Rendered images with source text
====

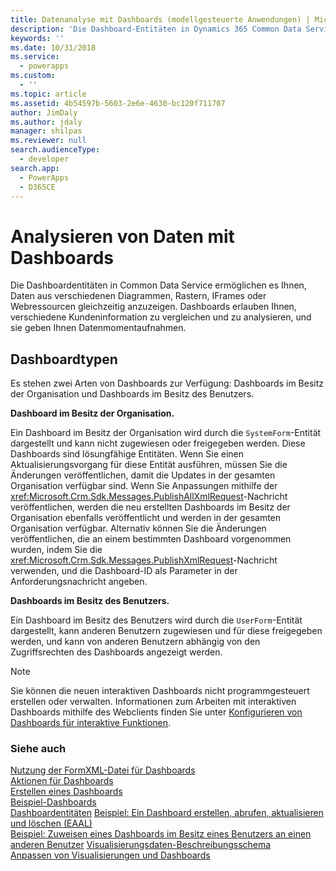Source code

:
 ```yaml
---
title: Datenanalyse mit Dashboards (modellgesteuerte Anwendungen) | Microsoft Docs
description: 'Die Dashboard-Entitäten in Dynamics 365 Common Data Service ermöglichen es Ihnen, Daten aus verschiedenen Diagrammen, Rastern, IFrames oder Webressourcen gleichzeitig anzuzeigen. Dashboards erlauben Ihnen, verschiedene Kundeninformation zu vergleichen und zu analysieren, und sie geben Ihnen Datenmomentaufnahmen.'
keywords: ''
ms.date: 10/31/2018
ms.service:
  - powerapps
ms.custom:
  - ''
ms.topic: article
ms.assetid: 4b54597b-5603-2e6e-4630-bc120f711707
author: JimDaly
ms.author: jdaly
manager: shilpas
ms.reviewer: null
search.audienceType:
  - developer
search.app:
  - PowerApps
  - D365CE
---
```


# <a name="analyze-data-with-dashboards"></a>Analysieren von Daten mit Dashboards

<!-- https://docs.microsoft.com/dynamics365/customer-engagement/developer/customize-dev/analyze-data-with-dashboards -->

Die Dashboardentitäten in Common Data Service ermöglichen es Ihnen, Daten aus verschiedenen Diagrammen, Rastern, IFrames oder Webressourcen gleichzeitig anzuzeigen. Dashboards erlauben Ihnen, verschiedene Kundeninformation zu vergleichen und zu analysieren, und sie geben Ihnen Datenmomentaufnahmen.  
  
## <a name="types-of-dashboards"></a>Dashboardtypen  
Es stehen zwei Arten von Dashboards zur Verfügung: Dashboards im Besitz der Organisation und Dashboards im Besitz des Benutzers.  
  
**Dashboard im Besitz der Organisation.**

Ein Dashboard im Besitz der Organisation wird durch die `SystemForm`-Entität dargestellt und kann nicht zugewiesen oder freigegeben werden. Diese Dashboards sind lösungfähige Entitäten. Wenn Sie einen Aktualisierungsvorgang für diese Entität ausführen, müssen Sie die Änderungen veröffentlichen, damit die Updates in der gesamten Organisation verfügbar sind. Wenn Sie Anpassungen mithilfe der <xref:Microsoft.Crm.Sdk.Messages.PublishAllXmlRequest>-Nachricht veröffentlichen, werden die neu erstellten Dashboards im Besitz der Organisation ebenfalls veröffentlicht und werden in der gesamten Organisation verfügbar. Alternativ können Sie die Änderungen veröffentlichen, die an einem bestimmten Dashboard vorgenommen wurden, indem Sie die <xref:Microsoft.Crm.Sdk.Messages.PublishXmlRequest>-Nachricht verwenden, und die Dashboard-ID als Parameter in der Anforderungsnachricht angeben.  
  
**Dashboards im Besitz des Benutzers.**

Ein Dashboard im Besitz des Benutzers wird durch die `UserForm`-Entität dargestellt, kann anderen Benutzern zugewiesen und für diese freigegeben werden, und kann von anderen Benutzern abhängig von den Zugriffsrechten des Dashboards angezeigt werden.  
  
> [!NOTE]
> Sie können die neuen interaktiven Dashboards nicht programmgesteuert erstellen oder verwalten. Informationen zum Arbeiten mit interaktiven Dashboards mithilfe des Webclients finden Sie unter [Konfigurieren von Dashboards für interaktive Funktionen](../../maker/model-driven-apps/configure-interactive-experience-dashboards.md). 
  
### <a name="see-also"></a>Siehe auch  
 [Nutzung der FormXML-Datei für Dashboards](understand-dashboards-dashboard-components-formxml.md)   
 [Aktionen für Dashboards](actions-dashboards.md)   
 [Erstellen eines Dashboards](create-dashboard.md)   
 [Beispiel-Dashboards](sample-dashboards.md)   
 [Dashboardentitäten](/dynamics365/customer-engagement/developer/customize-dev/dashboard-entities)   <!-- TODO: Need to find the topic in powerapps repo to link-->
 [Beispiel: Ein Dashboard erstellen, abrufen, aktualisieren und löschen (EAAL)](/dynamics365/customer-engagement/developer/customize-dev/sample-create-retrieve-update-delete-dashboard) <!-- TODO: Need to find the topic in powerapps repo to link-->  
 [Beispiel: Zuweisen eines Dashboards im Besitz eines Benutzers an einen anderen Benutzer](/dynamics365/customer-engagement/developer/customize-dev/sample-assign-user-owned-dashboard-another-user)  <!-- TODO: Need to find the topic in powerapps repo to link--> 
 [Visualisierungsdaten-Beschreibungsschema](visualization-data-description-schema.md)     
 [Anpassen von Visualisierungen und Dashboards](customize-visualizations-dashboards.md)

====

_WHAT YOU SHOULD DO:_
Please reproduce the data above word for word, skipping all images.

_ANSWER TO THE PROBLEM:_
Source code

:
 ```yaml
---
title: Datenanalyse mit Dashboards (modellgesteuerte Anwendungen) | Microsoft Docs
description: 'Die Dashboard-Entitäten in Dynamics 365 Common Data Service ermöglichen es Ihnen, Daten aus verschiedenen Diagrammen, Rastern, IFrames oder Webressourcen gleichzeitig anzuzeigen. Dashboards erlauben Ihnen, verschiedene Kundeninformation zu vergleichen und zu analysieren, und sie geben Ihnen Datenmomentaufnahmen.'
keywords: ''
ms.date: 10/31/2018
ms.service:
  - powerapps
ms.custom:
  - ''
ms.topic: article
ms.assetid: 4b54597b-5603-2e6e-4630-bc120f711707
author: JimDaly
ms.author: jdaly
manager: shilpas
ms.reviewer: null
search.audienceType:
  - developer
search.app:
  - PowerApps
  - D365CE
---
```


# <a name="analyze-data-with-dashboards"></a>Analysieren von Daten mit Dashboards

<!-- https://docs.microsoft.com/dynamics365/customer-engagement/developer/customize-dev/analyze-data-with-dashboards -->

Die Dashboardentitäten in Common Data Service ermöglichen es Ihnen, Daten aus verschiedenen Diagrammen, Rastern, IFrames oder Webressourcen gleichzeitig anzuzeigen. Dashboards erlauben Ihnen, verschiedene Kundeninformation zu vergleichen und zu analysieren, und sie geben Ihnen Datenmomentaufnahmen.  
  
## <a name="types-of-dashboards"></a>Dashboardtypen  
Es stehen zwei Arten von Dashboards zur Verfügung: Dashboards im Besitz der Organisation und Dashboards im Besitz des Benutzers.  
  
**Dashboard im Besitz der Organisation.**

Ein Dashboard im Besitz der Organisation wird durch die `SystemForm`-Entität dargestellt und kann nicht zugewiesen oder freigegeben werden. Diese Dashboards sind lösungfähige Entitäten. Wenn Sie einen Aktualisierungsvorgang für diese Entität ausführen, müssen Sie die Änderungen veröffentlichen, damit die Updates in der gesamten Organisation verfügbar sind. Wenn Sie Anpassungen mithilfe der <xref:Microsoft.Crm.Sdk.Messages.PublishAllXmlRequest>-Nachricht veröffentlichen, werden die neu erstellten Dashboards im Besitz der Organisation ebenfalls veröffentlicht und werden in der gesamten Organisation verfügbar. Alternativ können Sie die Änderungen veröffentlichen, die an einem bestimmten Dashboard vorgenommen wurden, indem Sie die <xref:Microsoft.Crm.Sdk.Messages.PublishXmlRequest>-Nachricht verwenden, und die Dashboard-ID als Parameter in der Anforderungsnachricht angeben.  
  
**Dashboards im Besitz des Benutzers.**

Ein Dashboard im Besitz des Benutzers wird durch die `UserForm`-Entität dargestellt, kann anderen Benutzern zugewiesen und für diese freigegeben werden, und kann von anderen Benutzern abhängig von den Zugriffsrechten des Dashboards angezeigt werden.  
  
> [!NOTE]
> Sie können die neuen interaktiven Dashboards nicht programmgesteuert erstellen oder verwalten. Informationen zum Arbeiten mit interaktiven Dashboards mithilfe des Webclients finden Sie unter [Konfigurieren von Dashboards für interaktive Funktionen](../../maker/model-driven-apps/configure-interactive-experience-dashboards.md). 
  
### <a name="see-also"></a>Siehe auch  
 [Nutzung der FormXML-Datei für Dashboards](understand-dashboards-dashboard-components-formxml.md)   
 [Aktionen für Dashboards](actions-dashboards.md)   
 [Erstellen eines Dashboards](create-dashboard.md)   
 [Beispiel-Dashboards](sample-dashboards.md)   
 [Dashboardentitäten](/dynamics365/customer-engagement/developer/customize-dev/dashboard-entities)   <!-- TODO: Need to find the topic in powerapps repo to link-->
 [Beispiel: Ein Dashboard erstellen, abrufen, aktualisieren und löschen (EAAL)](/dynamics365/customer-engagement/developer/customize-dev/sample-create-retrieve-update-delete-dashboard) <!-- TODO: Need to find the topic in powerapps repo to link-->  
 [Beispiel: Zuweisen eines Dashboards im Besitz eines Benutzers an einen anderen Benutzer](/dynamics365/customer-engagement/developer/customize-dev/sample-assign-user-owned-dashboard-another-user)  <!-- TODO: Need to find the topic in powerapps repo to link--> 
 [Visualisierungsdaten-Beschreibungsschema](visualization-data-description-schema.md)     
 [Anpassen von Visualisierungen und Dashboards](customize-visualizations-dashboards.md)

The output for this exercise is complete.